In an appeal for greater empathy for all those who’ve had to flee conflict, climate shocks, and harassment, through no fault of their own, Mr. Guterres, who has just been re-appointed for a second term, said that the pandemic had wiped out refugees’ livelihoods, and led to stigmatization and vilification.
Refugees had also been exposed disproportionately to the virus, the UN chief insisted, adding that once again, they had demonstrated their invaluable contribution to their host communities as essential and frontline workers. “We have a duty to help refugees rebuild their lives”, he said. “COVID-19 has shown us that we can only succeed if we stand together.”
Mr. Guterres, who spent ten years as the UN High Commissioner for Refugees, before taking up his current position, called on communities and governments to do more to include refugees, in health care, education and sport, and to move together towards a more inclusive future, free of discrimination.

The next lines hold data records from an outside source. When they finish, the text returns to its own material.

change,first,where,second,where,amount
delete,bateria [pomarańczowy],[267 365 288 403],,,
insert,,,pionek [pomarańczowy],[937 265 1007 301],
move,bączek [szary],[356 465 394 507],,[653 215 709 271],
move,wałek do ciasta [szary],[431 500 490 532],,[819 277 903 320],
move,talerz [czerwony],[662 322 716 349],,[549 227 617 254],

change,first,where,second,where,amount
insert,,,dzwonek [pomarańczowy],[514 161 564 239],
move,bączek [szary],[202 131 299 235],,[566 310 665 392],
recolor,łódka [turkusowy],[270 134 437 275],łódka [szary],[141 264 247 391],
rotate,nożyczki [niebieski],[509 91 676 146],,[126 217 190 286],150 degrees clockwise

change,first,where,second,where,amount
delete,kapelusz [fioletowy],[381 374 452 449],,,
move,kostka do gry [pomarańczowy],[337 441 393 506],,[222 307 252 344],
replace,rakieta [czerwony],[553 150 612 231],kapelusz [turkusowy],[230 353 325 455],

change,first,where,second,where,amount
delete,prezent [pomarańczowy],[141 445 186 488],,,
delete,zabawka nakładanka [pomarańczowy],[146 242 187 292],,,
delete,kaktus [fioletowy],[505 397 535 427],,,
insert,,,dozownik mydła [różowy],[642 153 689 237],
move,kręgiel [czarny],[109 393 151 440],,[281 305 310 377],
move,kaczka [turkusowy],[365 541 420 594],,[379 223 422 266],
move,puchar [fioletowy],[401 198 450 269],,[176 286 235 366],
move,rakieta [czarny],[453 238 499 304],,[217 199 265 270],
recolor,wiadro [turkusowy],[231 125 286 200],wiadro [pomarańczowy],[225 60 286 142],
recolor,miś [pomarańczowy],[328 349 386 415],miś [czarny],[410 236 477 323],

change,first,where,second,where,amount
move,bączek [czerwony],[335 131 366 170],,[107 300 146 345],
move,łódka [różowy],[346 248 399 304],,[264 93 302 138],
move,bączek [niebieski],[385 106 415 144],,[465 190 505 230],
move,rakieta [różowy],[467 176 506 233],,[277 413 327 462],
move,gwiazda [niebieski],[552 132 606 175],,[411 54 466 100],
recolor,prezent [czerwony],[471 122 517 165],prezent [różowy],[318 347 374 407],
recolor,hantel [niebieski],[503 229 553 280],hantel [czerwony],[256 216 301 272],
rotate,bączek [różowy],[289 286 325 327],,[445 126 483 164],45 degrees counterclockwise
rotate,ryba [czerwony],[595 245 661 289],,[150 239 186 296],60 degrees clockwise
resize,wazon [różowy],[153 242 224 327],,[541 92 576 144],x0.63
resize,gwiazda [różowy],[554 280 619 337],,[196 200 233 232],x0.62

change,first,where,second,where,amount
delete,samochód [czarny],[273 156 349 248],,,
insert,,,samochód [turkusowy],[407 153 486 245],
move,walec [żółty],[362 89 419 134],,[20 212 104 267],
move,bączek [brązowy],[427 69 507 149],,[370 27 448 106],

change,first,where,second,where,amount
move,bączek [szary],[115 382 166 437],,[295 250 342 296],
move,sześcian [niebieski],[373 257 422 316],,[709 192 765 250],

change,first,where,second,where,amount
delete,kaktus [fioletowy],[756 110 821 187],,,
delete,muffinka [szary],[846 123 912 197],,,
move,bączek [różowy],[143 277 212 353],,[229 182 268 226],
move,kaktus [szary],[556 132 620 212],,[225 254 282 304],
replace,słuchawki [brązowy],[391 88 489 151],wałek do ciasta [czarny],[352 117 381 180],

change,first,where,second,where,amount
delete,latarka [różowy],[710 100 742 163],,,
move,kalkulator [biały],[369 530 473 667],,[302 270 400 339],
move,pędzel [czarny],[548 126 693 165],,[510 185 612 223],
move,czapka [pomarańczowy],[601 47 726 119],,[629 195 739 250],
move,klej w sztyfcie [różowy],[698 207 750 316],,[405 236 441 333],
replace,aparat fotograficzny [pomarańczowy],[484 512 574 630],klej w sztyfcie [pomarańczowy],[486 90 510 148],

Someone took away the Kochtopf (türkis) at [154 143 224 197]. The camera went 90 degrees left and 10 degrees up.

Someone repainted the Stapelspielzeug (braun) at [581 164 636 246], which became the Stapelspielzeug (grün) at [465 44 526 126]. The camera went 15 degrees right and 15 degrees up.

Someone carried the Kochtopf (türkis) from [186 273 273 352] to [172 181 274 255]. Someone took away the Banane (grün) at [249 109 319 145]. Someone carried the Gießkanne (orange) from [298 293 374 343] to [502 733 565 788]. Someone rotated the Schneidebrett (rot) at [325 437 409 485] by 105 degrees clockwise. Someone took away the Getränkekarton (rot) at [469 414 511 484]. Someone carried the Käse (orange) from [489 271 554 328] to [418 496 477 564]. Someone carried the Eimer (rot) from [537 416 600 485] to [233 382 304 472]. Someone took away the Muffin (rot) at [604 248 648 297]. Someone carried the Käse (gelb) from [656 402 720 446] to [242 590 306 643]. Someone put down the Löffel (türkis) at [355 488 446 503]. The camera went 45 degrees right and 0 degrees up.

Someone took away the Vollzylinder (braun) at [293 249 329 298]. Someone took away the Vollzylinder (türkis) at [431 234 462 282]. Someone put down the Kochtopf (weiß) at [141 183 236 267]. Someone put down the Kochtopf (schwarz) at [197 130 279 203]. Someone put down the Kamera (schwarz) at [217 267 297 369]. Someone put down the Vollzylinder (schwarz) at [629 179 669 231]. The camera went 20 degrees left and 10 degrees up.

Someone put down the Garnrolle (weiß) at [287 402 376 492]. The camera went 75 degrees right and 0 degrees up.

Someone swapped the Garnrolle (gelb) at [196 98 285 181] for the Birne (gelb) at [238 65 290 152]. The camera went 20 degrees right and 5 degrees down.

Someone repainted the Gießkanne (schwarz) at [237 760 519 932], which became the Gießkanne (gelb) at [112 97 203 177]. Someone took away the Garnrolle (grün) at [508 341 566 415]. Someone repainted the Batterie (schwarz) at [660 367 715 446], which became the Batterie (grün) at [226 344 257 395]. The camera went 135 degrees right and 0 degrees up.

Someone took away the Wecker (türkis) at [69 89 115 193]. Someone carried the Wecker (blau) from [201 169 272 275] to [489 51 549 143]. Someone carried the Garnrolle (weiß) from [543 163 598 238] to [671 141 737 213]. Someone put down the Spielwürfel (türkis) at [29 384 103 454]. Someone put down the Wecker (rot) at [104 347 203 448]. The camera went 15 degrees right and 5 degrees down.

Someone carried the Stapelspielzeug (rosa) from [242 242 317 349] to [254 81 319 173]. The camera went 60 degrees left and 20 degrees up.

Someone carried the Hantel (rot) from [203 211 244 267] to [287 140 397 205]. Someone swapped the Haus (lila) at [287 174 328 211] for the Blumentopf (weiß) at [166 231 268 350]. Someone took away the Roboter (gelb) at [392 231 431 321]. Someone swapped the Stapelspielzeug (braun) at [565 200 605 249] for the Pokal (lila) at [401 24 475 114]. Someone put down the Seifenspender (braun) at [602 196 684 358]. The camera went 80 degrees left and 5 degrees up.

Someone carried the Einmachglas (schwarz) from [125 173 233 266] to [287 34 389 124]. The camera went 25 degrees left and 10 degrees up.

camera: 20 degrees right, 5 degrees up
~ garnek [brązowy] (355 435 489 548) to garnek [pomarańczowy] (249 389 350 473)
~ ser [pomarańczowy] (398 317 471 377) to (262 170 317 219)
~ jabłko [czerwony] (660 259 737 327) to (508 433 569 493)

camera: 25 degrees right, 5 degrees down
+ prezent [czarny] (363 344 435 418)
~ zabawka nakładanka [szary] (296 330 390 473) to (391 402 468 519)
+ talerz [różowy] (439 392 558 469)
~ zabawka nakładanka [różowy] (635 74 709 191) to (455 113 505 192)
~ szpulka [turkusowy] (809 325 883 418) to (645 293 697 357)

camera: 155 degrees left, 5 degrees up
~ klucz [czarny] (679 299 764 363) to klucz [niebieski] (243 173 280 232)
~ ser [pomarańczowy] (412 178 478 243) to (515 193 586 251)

The Secretary-General expressed his admiration for refugees and displaced persons, for their courage, resilience, and for “what they have taught us all about the power of hope and healing.”
According to the UN refugee agency, UNHCR, the number of people in need of international protection rose last year to nearly 82.4 million people. This is a four per cent increase on top of the already record-high of 79.5 million, recorded at the end of 2019.
The refugee agency’s flagship Global Trends Report, revealed on Friday that, far from slowing forced displacement around the world, the COVID-19 pandemic may well have been partly responsible for the record levels of people fleeing war, violence, and human rights violations.